I have a Problem with a HIVE table selector.
If I select this table with the table selector and execute the node, HIVE tried to parse a query as:
SELECT * FROM tablexyz
Parsing this query causes a HIVE Crash on our HIVE distribution because tablexyz is too big (at the moment 90 TB).
A workaround is to give a custom query with WHERE criteria and it works but the risiko that someone uses the Table Selector for this table is really big.
Is there a possible to avoid that table seletor on executing, starts a parse-request as
select * FROM tablexyz ?
I saw in this post
that there is a possibility with a “query optimizer” to remove select * FROM tablexyz. Is it also a work around ? Is the “query Optimizer” a node or an extension ? On the web I can’t find anything abut KNIME quer optimizer…
One option that I see would be to encapsulate a Table selector node in a MetaNode or a component and offer the possibility to enter the table one wants to select via String Input or String Configuration. Then you could capture the name “tablexyz” or append a “LIMIT 100” after the table name.
But of course if someone would just use a table selector and manually select you forbidden table there is no obvious way to stop them. With Big Data you always have to be careful; if you try to download and select such a table you might break your system.
Another idea could be that you would first check the available partitions and bring that as a Flow Variable to the Metanode and use that as a first filter. Typically that should reduce the load.
Also it does make sense to provide Hive with statistics about the table via Impala (yes it sounds strange but Hive can read but not create statistics). You could also just compute INCREMENTAL stats for (new) partitions because the computation of statistics also needs some power (especially if your tabel is as large as you mentioned).

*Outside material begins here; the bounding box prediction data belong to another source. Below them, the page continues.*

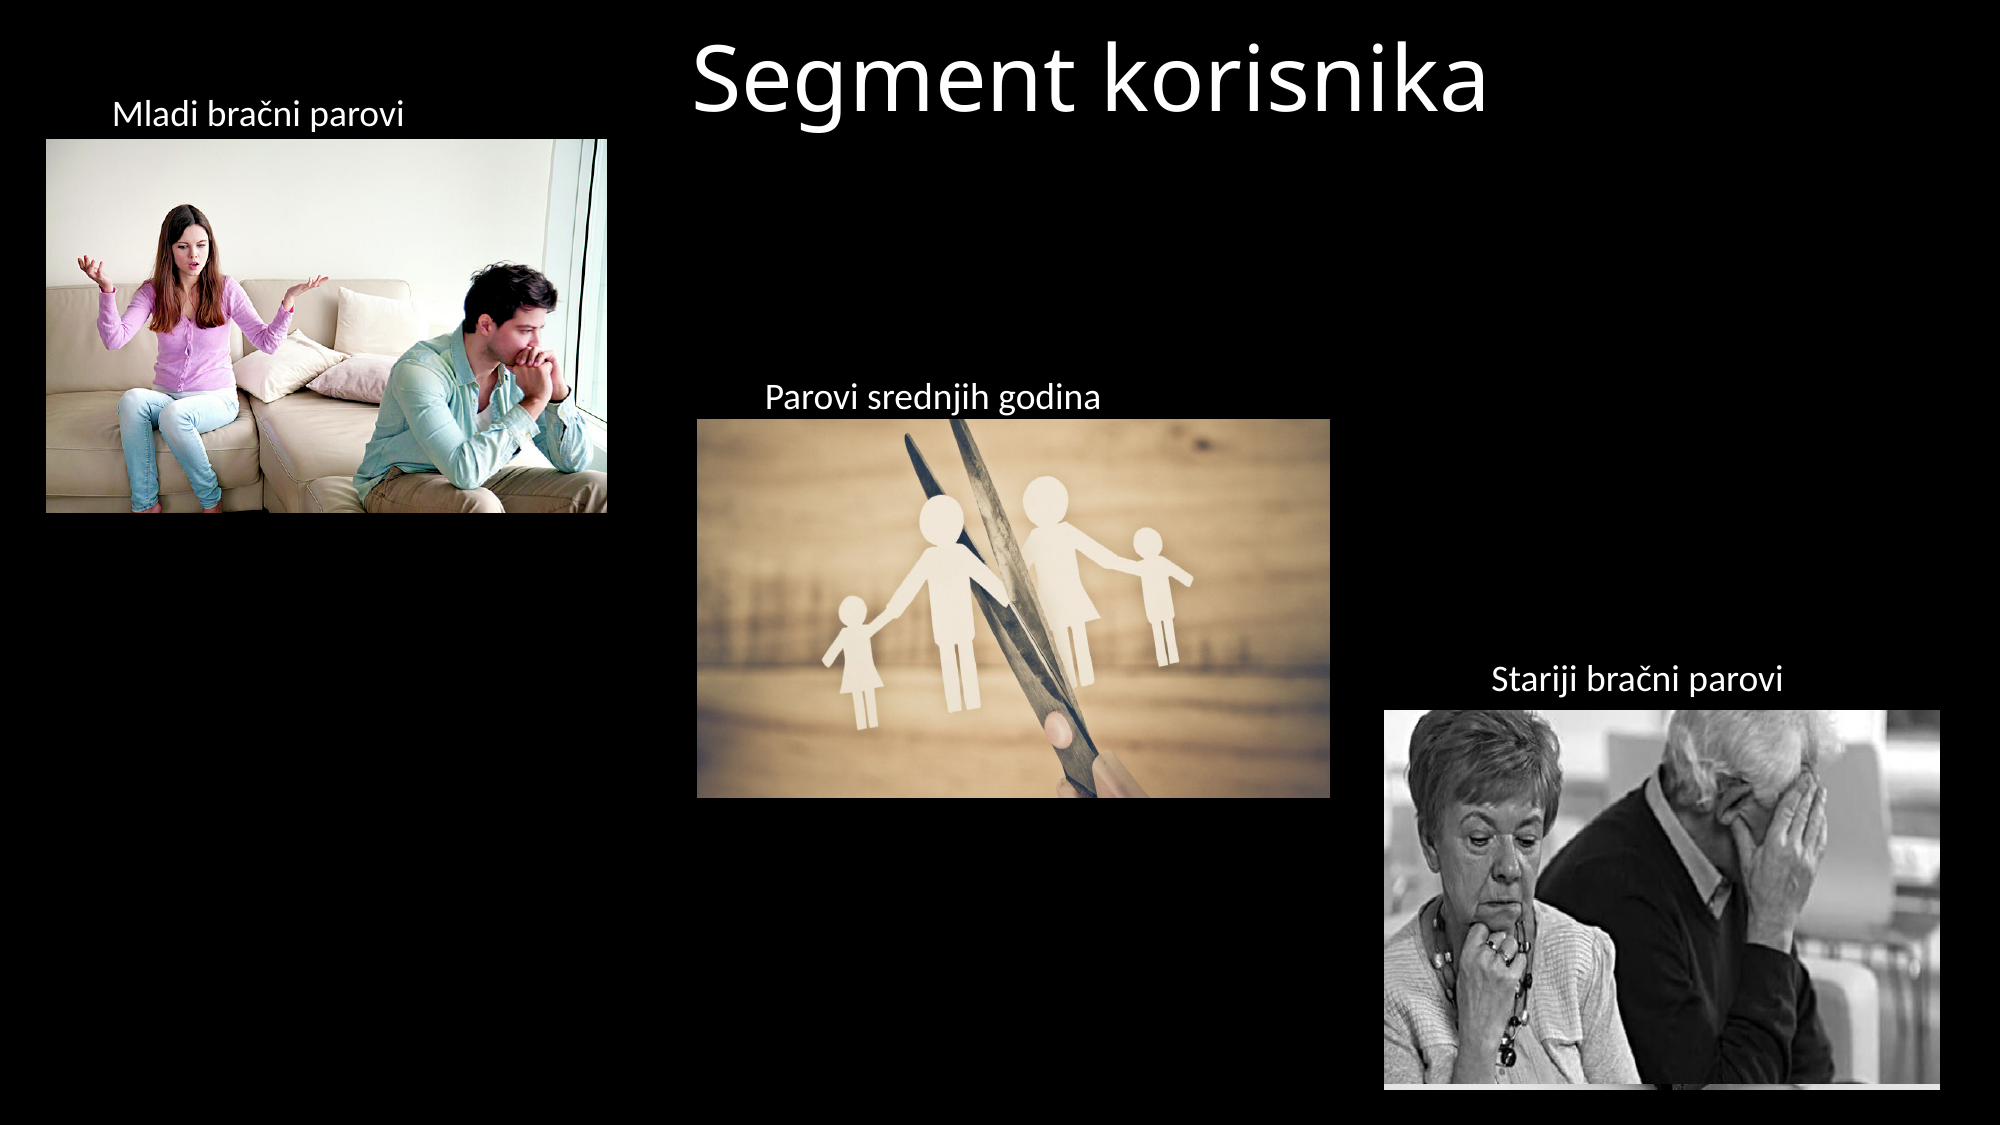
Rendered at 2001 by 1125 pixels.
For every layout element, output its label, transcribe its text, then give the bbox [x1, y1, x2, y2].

title Segment korisnika [676, 23, 1725, 140]
text_box Mladi bračni parovi [97, 81, 512, 139]
picture [697, 419, 1330, 798]
picture [1384, 710, 1940, 1090]
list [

did you find a solution for your problem? I wonder why the DB Table Selector node causes HIVE to crash. When executing the node itself it only sends a meta data query a la “SELECT * FROM tablexyz LIMIT 0” to the cluster to get the column names and types but does not request any data rows. So ideally Hive should only look at the metadata and return it without starting any compute job.
To see all the queries that are send from KNIME to the DB you can enable the JDBC logging via the Advanced tab.